Management of Chylothorax 

  • In postoperative setting 
    • Dietary control measures, fasting, low-fat diet and total parenteral nutrition 
    • What will you do if there is evidence of mediastinal shift?
  • Adjunct therapy 
    • Somatostatin, octreotide, and midodrine 
  • How long would you monitor this patient and what type of intervention would you consider?
    • Pleurodesis
    • Thoracic duct embolization 
    • Thoracic duct disruption 
    • Thoracic duct ligation
    • Combination therapy 

Therapeutic lymphangiography for traumatic chylothorax. Hara et al. Journal of Vascular Surgery: Venous and Lymphatic Disorders, Volume 6, Issue 2, March 2018, Pages 237-240

 

Case #4

  • 60 yo M construction worker with a 40-pack year smoking history was evaluated for resection of a carcinoma involving the bronchus intermedius
  • Preoperative pulmonary function tests showed FVC = 2.5L, FEV1 = 1.8 L, DLCO = 35% of predicted, room air Pa02 = 60 mmHg
  • What do his PFTs suggest and should he undergo resection?

 

Case #5 Part 1

  • A 55 yo underwent a difficult right pneumonectomy for advanced NSCLC requiring intrapericardial dissection vessel control.  
  • Preop PFTs were excellent and he is generally healthy
  • POD2 he develops sudden SVT, hypotension and desaturation.  
  • Initial management of his SVT is unsuccessful  
  • CXR is shown. What next?

 

Case #5 Part 2

  • 3 days after right pneumonectomy patient noted to have a new LLL infiltration, cough, frothy sputum, and respiratory failure 
    • What is your differential diagnosis?
    • How will you proceed to work this up?
    • What is the most common cause?
    • How would you manage this patient?
    • What operation would you offer this patient?

 

Case #5 Part 3

  • 6 weeks after right pneumonectomy patient comes to clinic with fever, new onset cough productive blood-tinged sputum. CXR shows air-fluid level in the right hemothorax
    • What is your work up?
    • What your differential diagnosis?
    • How would you manage this patient? 

 

Case #6

  • Your 71yo M patient is undergoing a routine RUL VATS lobectomy.  
  • Prior to induction of anesthesia, a right subclavian catheter is placed for IV access. 
  • During placement develops pulmonary wheezing, tachypnea, and tachycardia.
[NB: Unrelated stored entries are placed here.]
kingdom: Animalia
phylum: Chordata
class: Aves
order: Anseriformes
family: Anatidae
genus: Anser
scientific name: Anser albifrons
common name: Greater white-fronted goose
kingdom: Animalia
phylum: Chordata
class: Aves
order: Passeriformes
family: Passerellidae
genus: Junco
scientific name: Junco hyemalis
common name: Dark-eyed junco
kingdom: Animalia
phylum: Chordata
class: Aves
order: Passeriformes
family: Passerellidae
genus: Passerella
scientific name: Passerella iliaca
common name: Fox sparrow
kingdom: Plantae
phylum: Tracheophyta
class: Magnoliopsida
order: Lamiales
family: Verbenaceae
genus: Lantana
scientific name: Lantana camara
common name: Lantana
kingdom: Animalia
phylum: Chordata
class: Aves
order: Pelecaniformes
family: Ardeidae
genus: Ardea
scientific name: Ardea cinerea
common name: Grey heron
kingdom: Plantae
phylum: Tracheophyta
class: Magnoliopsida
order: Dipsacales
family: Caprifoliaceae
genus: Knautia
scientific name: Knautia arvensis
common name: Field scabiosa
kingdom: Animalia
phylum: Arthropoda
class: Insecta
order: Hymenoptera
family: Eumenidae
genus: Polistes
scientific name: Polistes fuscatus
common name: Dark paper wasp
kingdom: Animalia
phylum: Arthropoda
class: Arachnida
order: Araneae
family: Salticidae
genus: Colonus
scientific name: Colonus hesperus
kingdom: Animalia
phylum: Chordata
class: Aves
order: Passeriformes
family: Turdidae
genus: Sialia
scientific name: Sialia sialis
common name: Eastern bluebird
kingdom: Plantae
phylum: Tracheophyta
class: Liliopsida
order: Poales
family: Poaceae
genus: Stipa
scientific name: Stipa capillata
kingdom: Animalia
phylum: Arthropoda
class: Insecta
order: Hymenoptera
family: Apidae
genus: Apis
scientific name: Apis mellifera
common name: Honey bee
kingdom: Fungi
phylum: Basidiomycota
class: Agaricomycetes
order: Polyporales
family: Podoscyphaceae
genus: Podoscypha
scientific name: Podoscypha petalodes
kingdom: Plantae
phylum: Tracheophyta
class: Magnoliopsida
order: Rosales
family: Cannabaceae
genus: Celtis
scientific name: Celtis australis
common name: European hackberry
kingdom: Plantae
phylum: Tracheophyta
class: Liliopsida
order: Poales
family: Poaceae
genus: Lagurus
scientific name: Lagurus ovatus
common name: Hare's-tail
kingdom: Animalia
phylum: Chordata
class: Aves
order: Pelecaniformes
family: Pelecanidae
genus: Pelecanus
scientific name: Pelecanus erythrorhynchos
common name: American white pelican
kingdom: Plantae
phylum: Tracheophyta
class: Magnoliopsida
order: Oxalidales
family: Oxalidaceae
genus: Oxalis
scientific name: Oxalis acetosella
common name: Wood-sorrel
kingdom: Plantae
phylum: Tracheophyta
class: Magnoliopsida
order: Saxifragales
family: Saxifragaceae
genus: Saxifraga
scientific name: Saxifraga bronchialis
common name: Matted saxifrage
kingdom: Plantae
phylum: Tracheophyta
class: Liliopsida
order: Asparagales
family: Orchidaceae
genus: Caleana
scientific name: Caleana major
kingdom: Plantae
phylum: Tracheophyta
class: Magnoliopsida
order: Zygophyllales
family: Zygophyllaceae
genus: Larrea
Physical exam reveals a "mill wheel" churning murmur.  
  • What is done next?  

 

Case #7

  • A 72 yo M is 1 year out following R pneumonectomy for T2N0 NSCLC  Has been doing well except for progressive SOB since surgery Particularly worse since the last clinic visit 4 months ago 
  • CXR is shown 
  • What next?

 

Discussion: Post-pneumonectomy Syndrome

     

 

Case #8

  • 65-year-old man underwent uneventful right pneumonectomy for lung cancer.  
  • POD1, he experienced profound dyspnea when standing.  His BP was 120/80 with a HR of 88 both standing and supine.  His O2 sat was 92% on room air while in the supine position and was 80% in the standing position.  
  • The patient has no significant cardiopulmonary history and his preoperative pulmonary function tests were excellent. 
  • What is done next?  What is the diagnosis?